Mon Aug 13, 2018, 04:17 PM
Aug 2018

The lawyer was a huge help. They helped me get him on Medicade and lots of other stuff. Good luck with everything.

orleans

(34,053 posts)
13. i went through something similar
Tue Aug 14, 2018, 02:47 AM
Aug 2018

i lived in my mom's house. it was in her name. she had a home equity line of credit she paid on monthly through automatic bank draw. my name was on her checking account.

she went into the hospital. they determined she was dying (but thought she had more than six months and wouldn't qualify for hospice.)

i talked to our fucking family lawyer. my friend said i needed to have her sign a quitclaim deed to get the house into my name. (i being an only child)

fucking lawyer said no--he said if she went into a nursing home the state would take her house to help pay for the nursing home and if i showed them a quitclaim deed they would know i was trying to pull a fast one.

i couldn't think straight. she was dying! i listened to our fucking family lawyer.

within a week she transferred to nursing home for palliative care so she could gain a little strength for when she would come home two weeks later (because suddenly they decided she would be a candidate for hospice!)

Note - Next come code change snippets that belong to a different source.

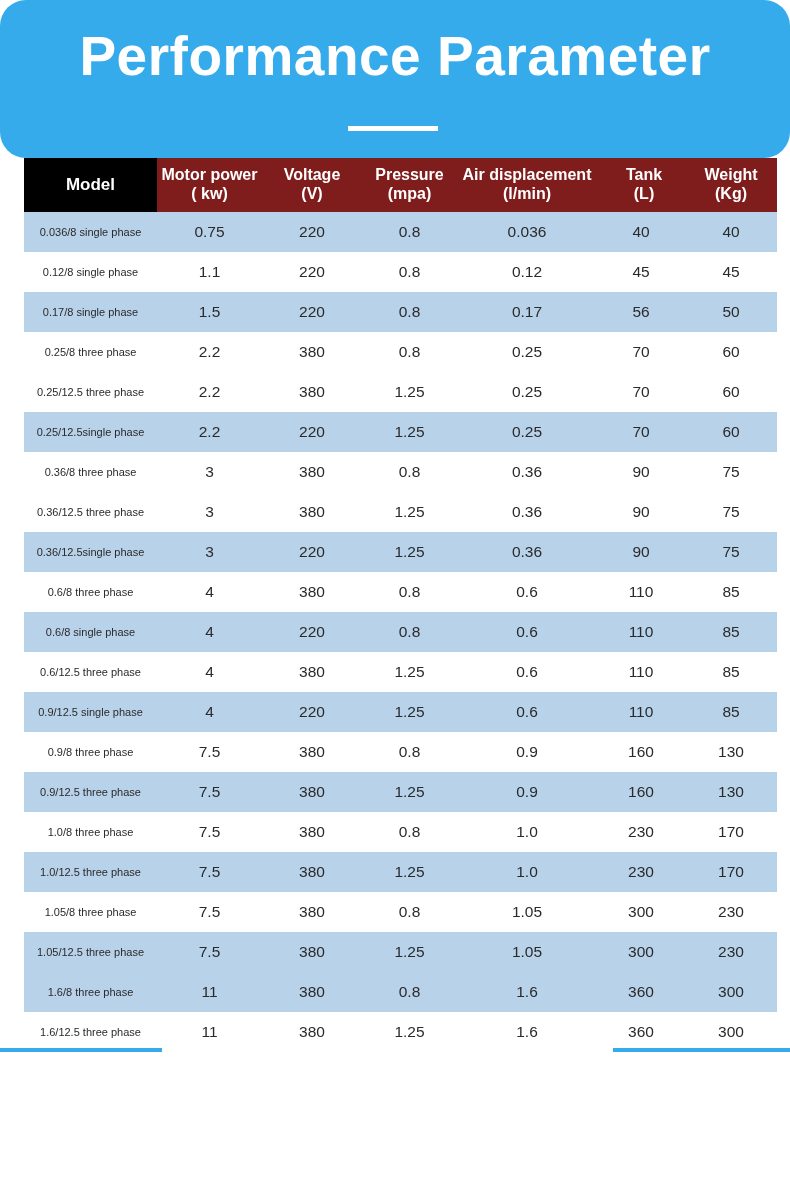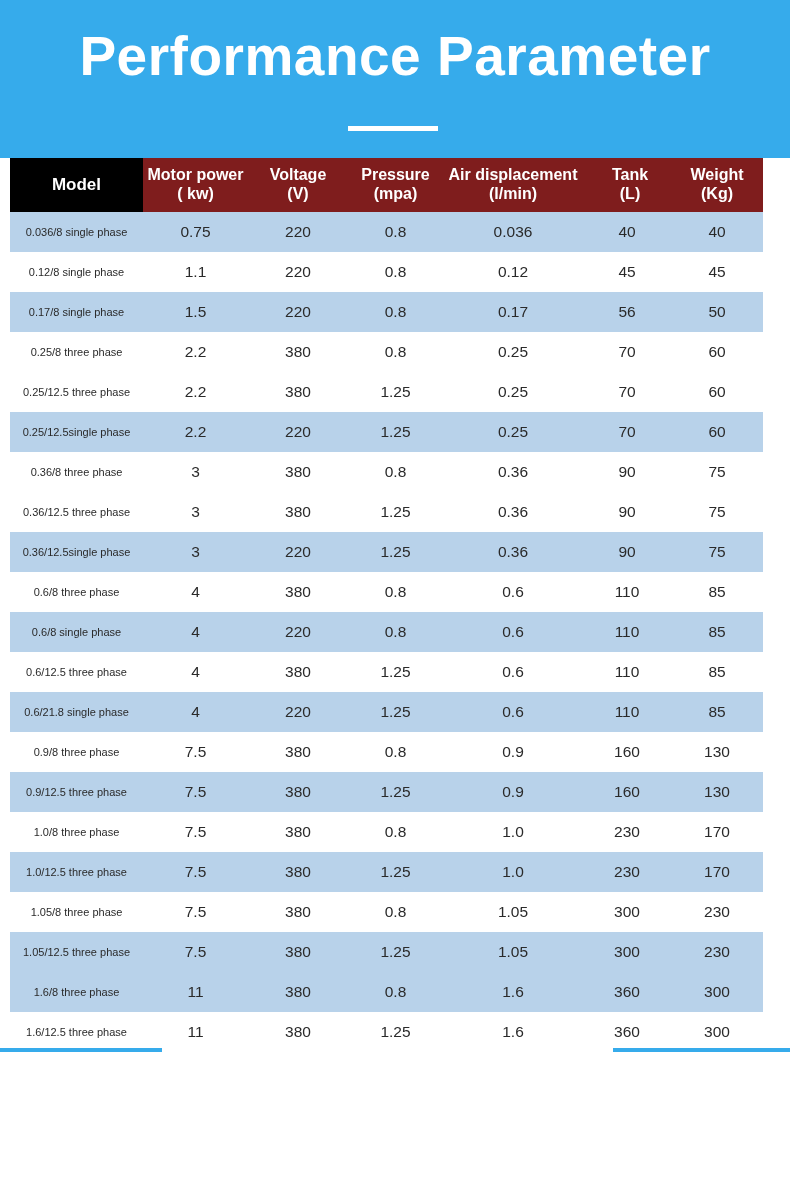--- a/index.html
+++ b/index.html
@@ -22,6 +22,7 @@
     height: 158px;
     background: #36abeb;
     box-sizing: border-box;
+    border-radius: 26px;
   }
   .banner-title {
     position: absolute;

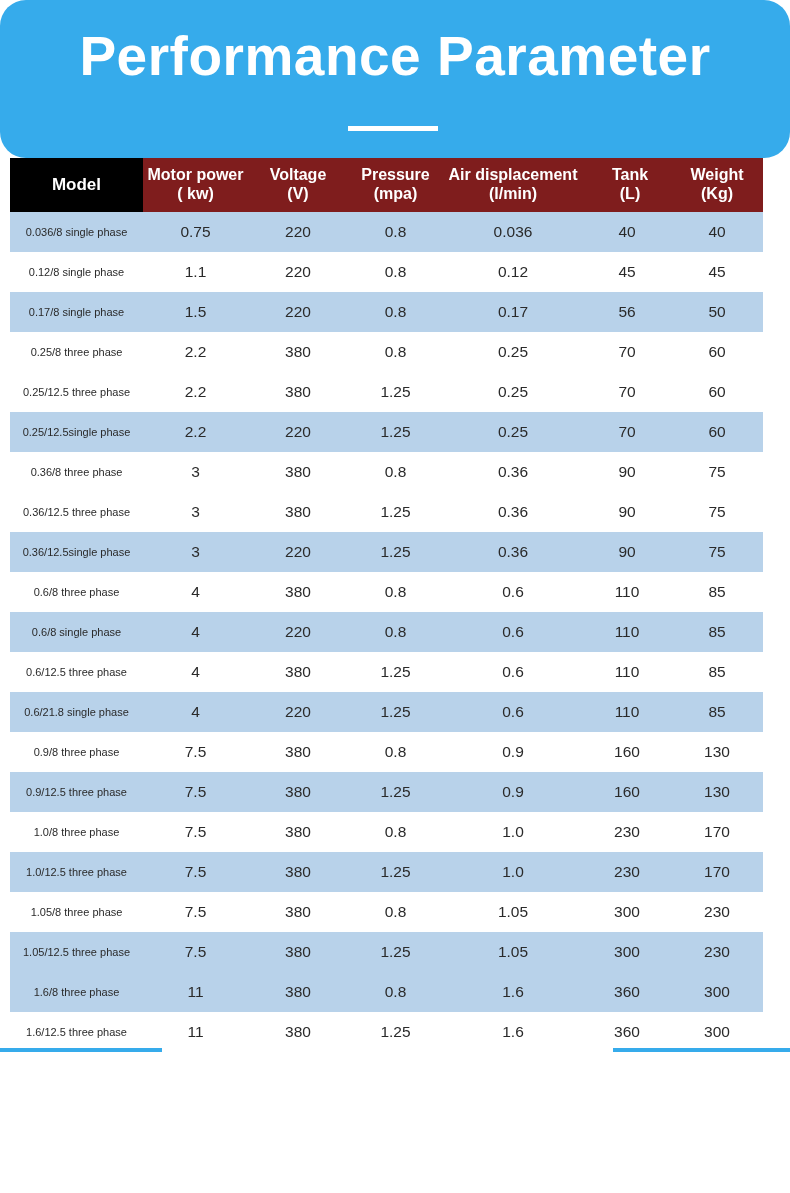--- a/index.html
+++ b/index.html
@@ -55,7 +55,7 @@
   table.spec {
     border-collapse: collapse;
     table-layout: fixed;
-    margin-left: 10px;
+    margin-left: 24px;
     width: 753px;
   }
 

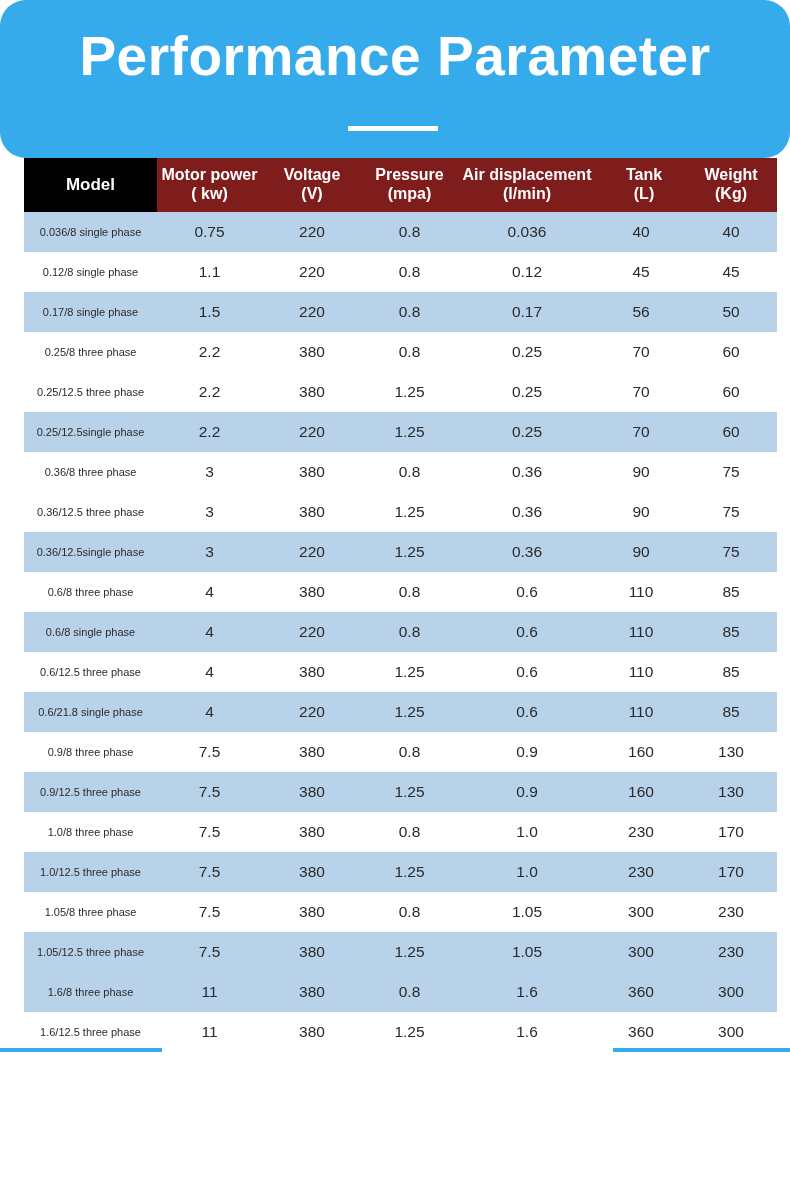--- a/index.html
+++ b/index.html
@@ -281,7 +281,7 @@
           <td>85</td>
         </tr>
         <tr class="odd">
-          <td class="model-cell">0.6/21.8 single phase</td>
+          <td class="model-cell">0.9/12.5 single phase</td>
           <td>4</td>
           <td>220</td>
           <td>1.25</td>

she died within that week. (it had been nearly two weeks since she had first gone into the hospital and poof! she was gone. just that quick!)

went to see the lawyer after she died. he said "the bank could call the note."

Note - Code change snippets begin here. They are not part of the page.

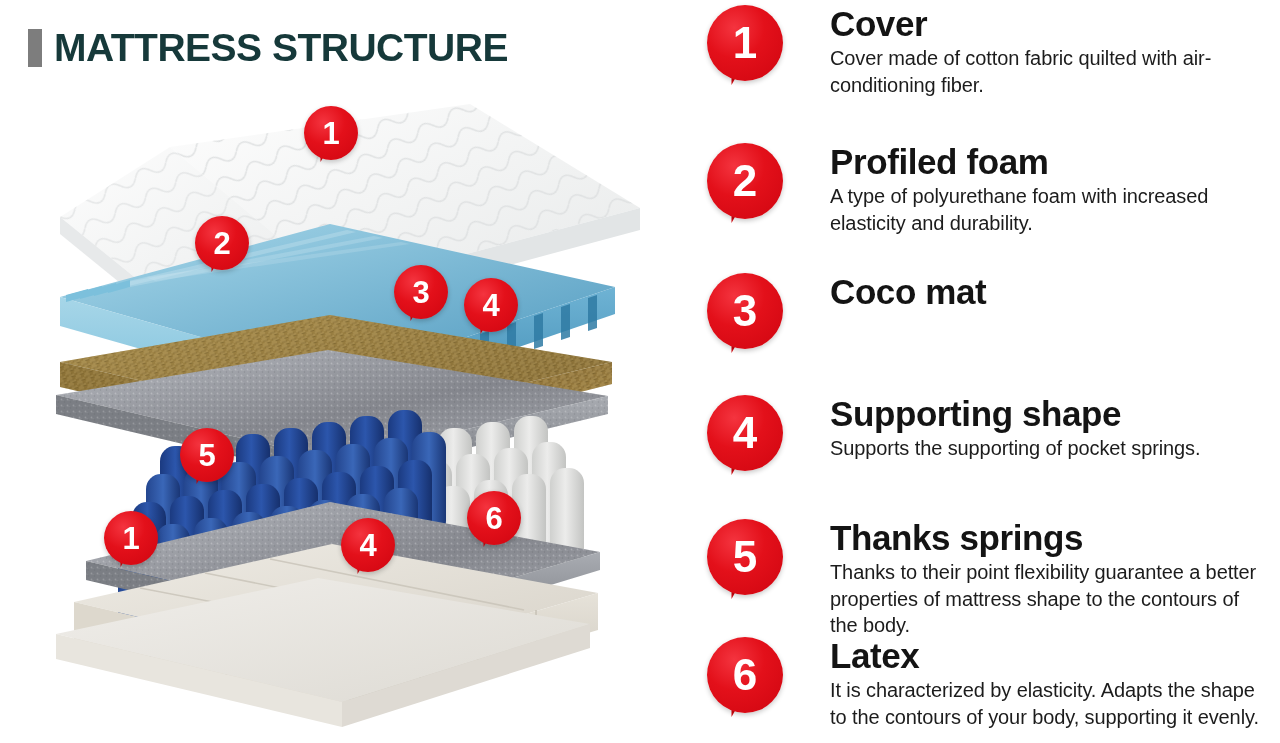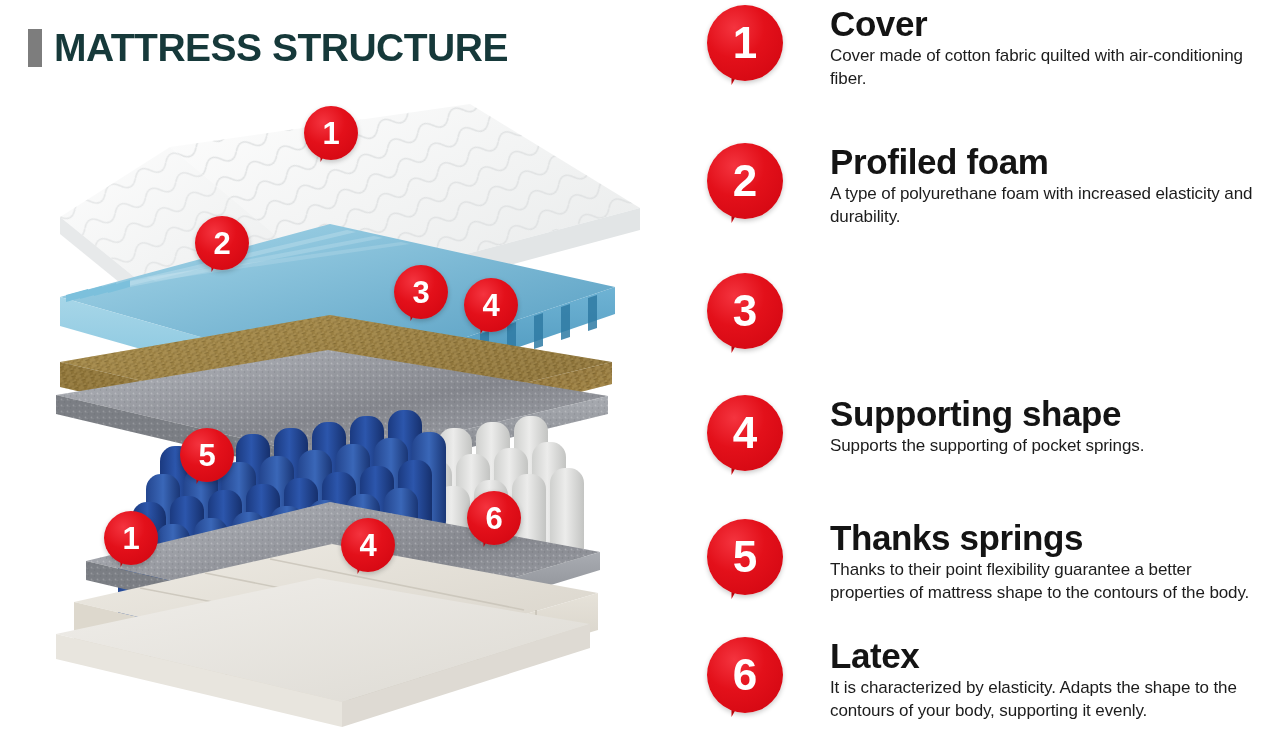--- a/index.html
+++ b/index.html
@@ -73,7 +73,7 @@
     line-height:1.12; letter-spacing:-0.4px;
   }
   .legend-desc{
-    font-size:17px; font-weight:400; color:#1c1c1c;
+    font-size:20px; font-weight:400; color:#1c1c1c;
     line-height:1.33; margin-top:2px; letter-spacing:-0.1px;
   }
 </style>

(my mom had just refinanced the house/her balloon loan earlier that year for another seven years.)

i spent the following years living in a house of cards--putting money into our checking account for that auto bank draft every month and avoiding telling anyone (other than friends & neighbors) that she had died, thinking i could lose the house at any given moment.

because you have a sister it might be more difficult for you--or you might have to have her name on the house with you.

ask your lawyer (gag) if you get a quitclaim deed will the bank need to refinance under your name or can you just assume ownership and continue making the payments.

i didn't have enuf income for them to refinance under my name after 7 years when the time was up. i knew that would happen. so i put the house up for sale then. and sold it and the bank was paid back their entire loan. and i lost the house i had lived in since i was a child. it was devastating.

i hope things work out much better for you. i'm sorry about your mom and what you are going through.

RobinA

(9,893 posts)
14. I Would Suggest
Tue Aug 14, 2018, 08:42 AM
Aug 2018

a financial adviser with estates and trusts experience. Ask them about a lawyer. My father, who wasn't known to be a master planner ahead, did see a planner probably 10-15 years before he died and things were in pretty good shape thanks to this woman. Now my mother is still alive and is in pretty good shape (financially and health), but my sister and I continue to work with the planner to make things as smooth as possible when my mother goes. There will definitely be decisions to make when that time comes, but at least we are set up with as few money hassles as possible. I have my own planner who I keep apprised.

Major Nikon

(36,827 posts)
15. Anything that is in your moms name only will have to go through probate
Tue Aug 14, 2018, 08:57 AM
Aug 2018

At that point you will definitely need a lawyer and the time and expense involved will be greater. Best to consult with a lawyer now and get your name added to the deed and any other significant property like autos, etc. I’ve been through this with my parents and in-laws.

mulsh

(2,959 posts)
16. Yes. the sooner you contact one the better. I have administered three estates in the past 10 years.
Tue Aug 14, 2018, 10:48 PM
Aug 2018

I was fortunate to have good attorneys working with me. Especially on the two estates, my twin brother and one of my closest friends who died intestate ( without a will). In all cases I was not a beneficiary. In every case the attorney protected the estate and all parties involved. Also the attorneys saved us all a lot of time and money.

If you don't know of any attorneys your state bar can refer you to one who specializes in probate cases.